● DOCUMENT
Justice for Oliver: High court battle to quash 1991 murder conviction begins

Oliver Campbell, who has severe learning difficulties, is challenging conviction his lawyers say police pressured him into making without a lawyer present. Shirin Aguiar reports

MISCARRIAGE OF JUSTICE: No forensic evidence connected Oliver Campbell to the location say his legal team

A BRAIN-damaged man who has fought for 32 years against his conviction of murder is appealing to London’s High Court today (29 February 2024) to overturn it.

Oliver Campbell, 53, served an 11-year prison sentence after being convicted as a teenager in December 1991 for the murder of Hackney shopkeeper Baldev Singh Hoondle during a botched robbery in July 1990. Campbell, a British-born Jamaican who has severe learning difficulties as a result of a blow to the head as a baby, has always protested his innocence. 

His lawyers say police pressured him into making a false confession without a lawyer present back in 1991.

The evidence against him was that the shooter had worn Campbell’s distinctive “British Knights” cap, but hairs found inside the cap, which had been taken off him several days before the robbery, pointed to his innocence, because they were neither his nor those of his co-accused and friend Eric Samuel, who was convicted of conspiracy to rob.

Campbell’s legal team point to a deeply flawed identification and a series of admissions made in the absence of a solicitor which they claimed were largely “inconsistent with the known facts and/or ridiculous”.

The legal team added that the conduct of the Met Police officers who interviewed him was “incompetent and/or dishonest and manipulative”.

Oliver Campbell has severe learning difficulties as a result of a blow to the head as a baby (Pic: courtesy of Oliver Campbell)

The trial jury never heard that, shortly after they were both charged, Samuel had exonerated Campbell to the police and had named another man as the gunman.

Samuel repeated that exoneration to at least five different people over many years. 

Michael Birnbaum KC, who, with Campbell’s lawyer, Glyn Maddocks KC, has been representing him for nearly 25 years, and John Price KC for the Crown, will continue their submissions at the Royal Courts of Justice in The Strand today. The Crown is contesting the appeal.

● RECORDS SUPPLIED
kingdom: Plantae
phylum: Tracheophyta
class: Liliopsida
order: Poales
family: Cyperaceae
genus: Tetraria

--

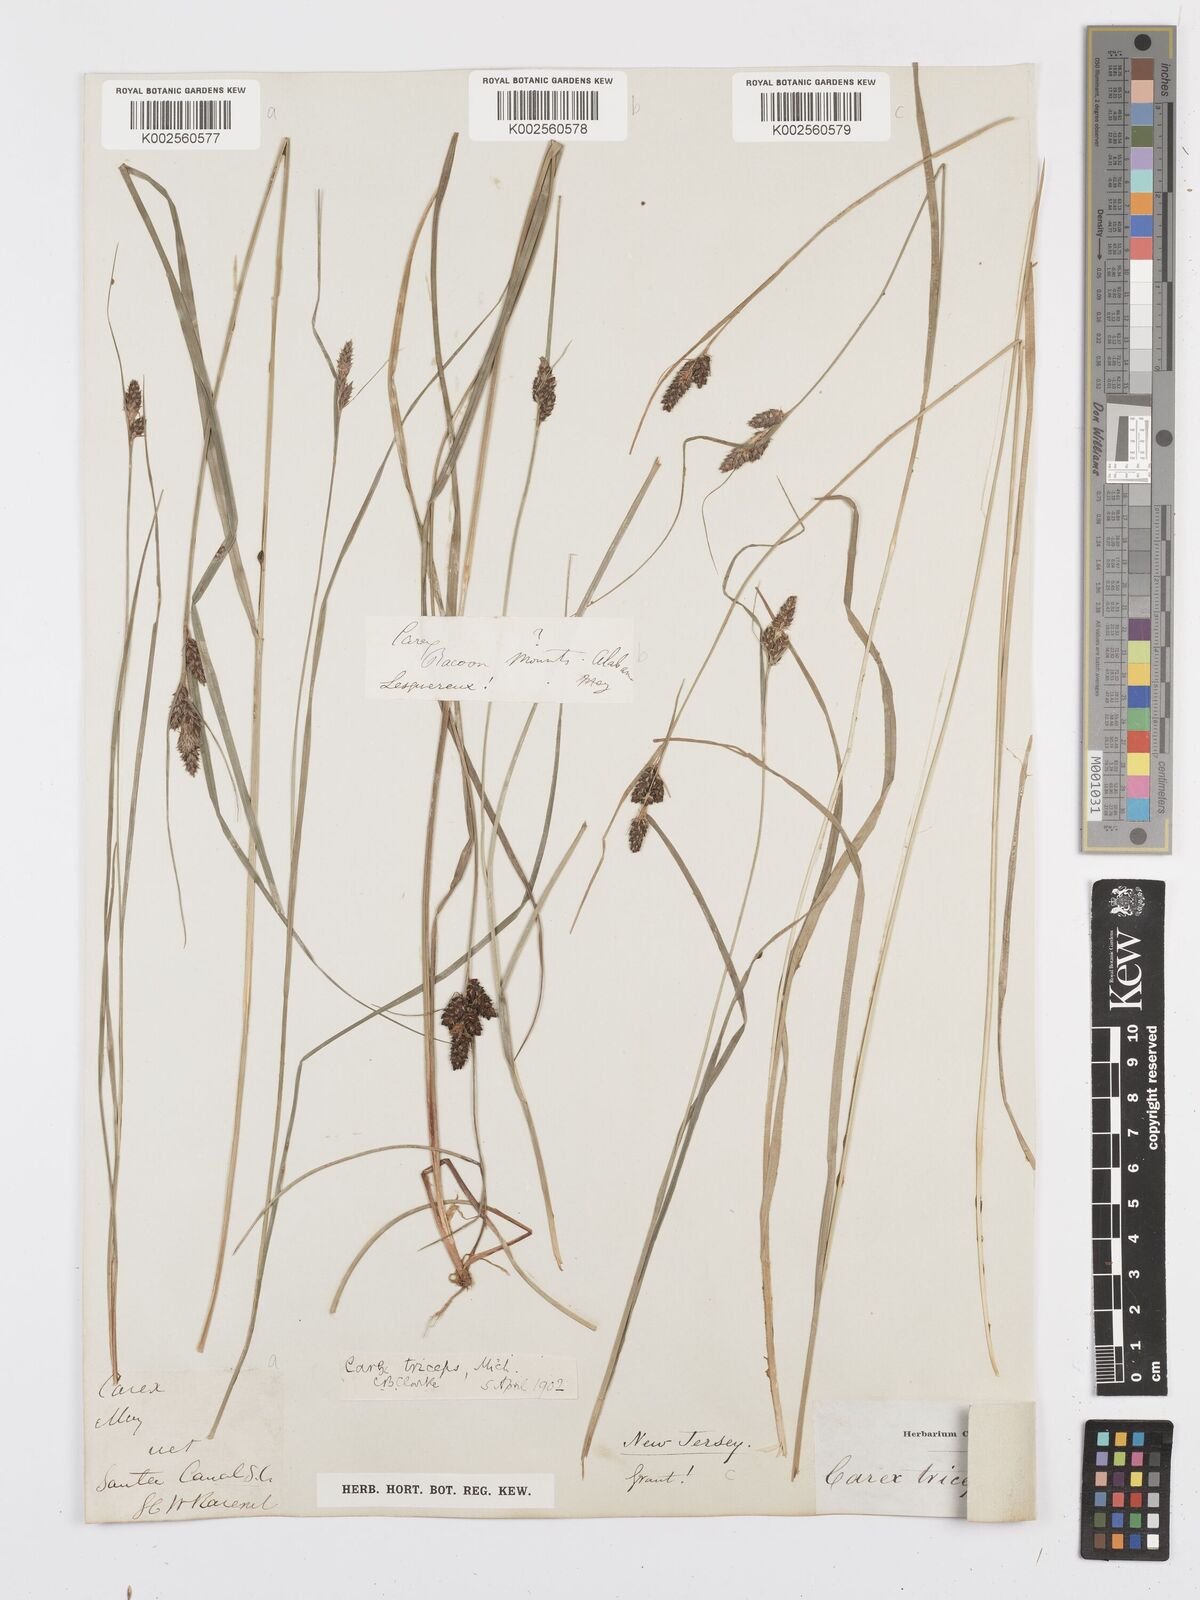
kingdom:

● AIM 1
In the article about Oliver Campbell's appeal, name every lawyer identified with the title KC.
● AIM 2
Reproduce the stretch of the article about Oliver Campbell's appeal that begins at the words "A BRAIN-damaged man" and stops after "protested his innocence.".
● AIM 3
According to the article about Oliver Campbell's appeal, how long was the prison sentence Campbell served?
The items play no part in what needs doing here.

● FINISHED ANSWER 1
Michael Birnbaum KC, Glyn Maddocks KC, John Price KC

● FINISHED ANSWER 2
A BRAIN-damaged man who has fought for 32 years against his conviction of murder is appealing to London’s High Court today (29 February 2024) to overturn it.

Oliver Campbell, 53, served an 11-year prison sentence after being convicted as a teenager in December 1991 for the murder of Hackney shopkeeper Baldev Singh Hoondle during a botched robbery in July 1990. Campbell, a British-born Jamaican who has severe learning difficulties as a result of a blow to the head as a baby, has always protested his innocence.

● FINISHED ANSWER 3
11 years